●HolyNight−今宵、貴女に光の海を−
「す、すごい人ですの」
クリスマスの夜、夜景を楽しもうと展望室を訪れた2人が目にしたのは、行き交う人、人、人。
大勢の人で混雑するその様子を目にして、セラフィナと弼は、思わず顔を見合わせた。
「こんなに凄いとは……」
そういえば、ここは確か雑誌でガンガン紹介されているデートスポットだったような……。

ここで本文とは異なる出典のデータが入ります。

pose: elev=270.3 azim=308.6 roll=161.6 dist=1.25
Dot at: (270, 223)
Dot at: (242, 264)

このくらい混んでいても、ある意味仕方ないのかもしれない。弼はセラフィナの手を引きながら、何とか夜景を見える場所が無いだろうかと探す。
――お姉様は、あと少しで卒業。
そうしたら、今までのように、いつも一緒という訳にはいかない。
ちょっと悲しいけど、でも。
きっと2人で綺麗な夜景を見たら、良いクリスマスプレゼントになるはず――。
そう考えていたセラフィナだけれど、見えるのは人の背中だけ。
もしかしたらこのまま、この混雑で夜景は見れないのだろうか……?
「あ。あそこ、空きそうよ」
じわっと、セラフィナの瞳が潤んだ時。弼がとある一点を指差す。
夜景の見える窓際を離れていく1組のカップルと入れ替わりで、2人はその場所に滑り込むと「やったね」と笑い合う。

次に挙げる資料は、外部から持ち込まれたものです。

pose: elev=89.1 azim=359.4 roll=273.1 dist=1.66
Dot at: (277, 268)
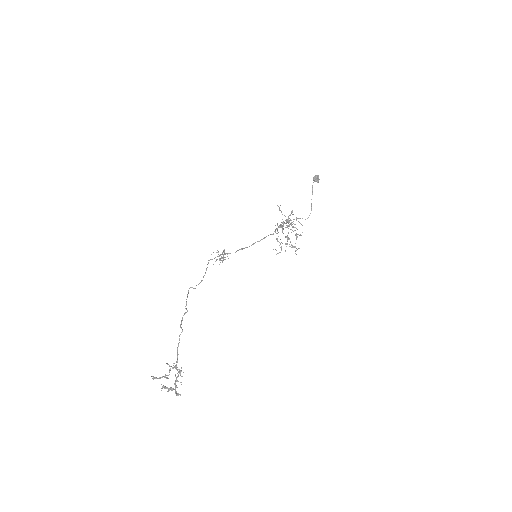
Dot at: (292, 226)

窓の外は、きらきら、きらきら、綺麗な光達が輝いている。
思わずぺたっと窓に両手をついて、セラフィナは「ふわぁ……」と歓声をあげる。
溢れそうなくらい沢山の光。
それは、とても綺麗で……。
「む〜……」
でも、ちょっとだけ不満が1つ。
それは手すりだ。
ちょうど目の高さくらいに作られた手すりが、容赦なくセラフィナの視界を邪魔する。
「うう……。あのね、お姉様。抱っこして欲しいですの」
肩を落とし、そうセラフィナが求めれば、弼は「仕方ないですね」と笑ってセラフィナを抱き上げた。
途端に、ぐんと高くなる視界。
まるでさっきとは全然違う光景じゃないかと思うくらい、綺麗に見渡せるようになった夜景を眺める。
「どう? 見える?」
弼に大きく頷いて、お礼を言うセラフィナ。その時、弼の顔が本当にすぐ傍にあるのに気付いて、ちょっと照れ恥ずかしく赤くなる。そんな彼女を、弼は最初と変わらず……いや、それ以上に優しく抱いてくれる。
「……あのね、お姉様」
それは嬉しいけど、でも、もう少ししたら、離れ離れだと思うと心が曇る。
今度はちょっぴり寂しくなってしまいながら、セラフィナは問いかけた。
「お姉様……卒業しても……フィナに会いに来てくれますか……?」
じーっと見上げる瞳に、弼は、そっと微笑みながら口を開いた。
――綺麗な夜景を見下ろしながら、そっと言葉を交わす。
それは、2人だけの大切な時間。